The driver will search for elements on the page matching the specified XPATH, and will then collect the "src" attribute from each element. From there, we can save the images to our category directory. On the first pass, we will be saving images into the "data/dogs" folder.

Saving Images

def save_images(srcs, category, keyword, data_dir):
    print('Done scraping, writing {} images to files'.format(category))
    srcs = [x for x in srcs if x]
    for i, src in enumerate(srcs):
        unique_image_name = '{}_{}.png'.format(keyword.replace(' ', '_').replace(':', '_').replace('/', '_'), i)
        file_path = os.path.join(data_dir, unique_image_name)

        if 'data:image' in src:
            readable_base64 = ''.join(src.split('base64,')[1:])
            content = base64.b64decode(readable_base64)
        else:
            r = requests.get(src)
            content = r.content

        img = Image.open(BytesIO(content)).convert('RGB')
        img.save(file_path)

The save_images function takes in:

  • The image element srcs, which will either be image urls or base64 strings (eg, data:image/png;base64,...)
  • The current category of images being scraped (in our case, dogs)
  • The keywords string in the category being scraped (such as "golden retriever", "poodle")
  • data_dir , the directory to save images into.

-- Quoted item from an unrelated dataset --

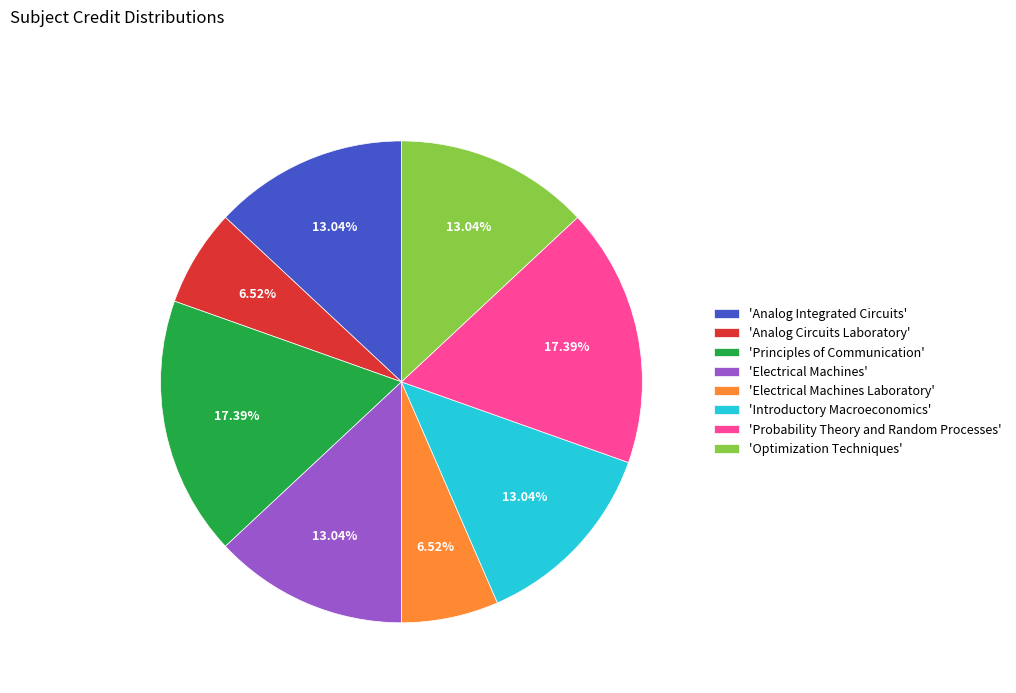

Do 'Analog Integrated Circuits' and 'Electrical Machines' together represent more than half of the pie?

No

The function will loop through the image srcs and either reformat base64 strings or download the images from their urls using the requests library. From there, the raw image files are converted to RGB and saved via the Pillow library, which is useful for image processing and image saving.

Image filenames are a combination of the current category and keyword, with special characters (such as : and /) replaced to avoid errors.

Running the complete source code provided should result in nice, organized image datasets. Edit the categories and keywords as necessary for your use case.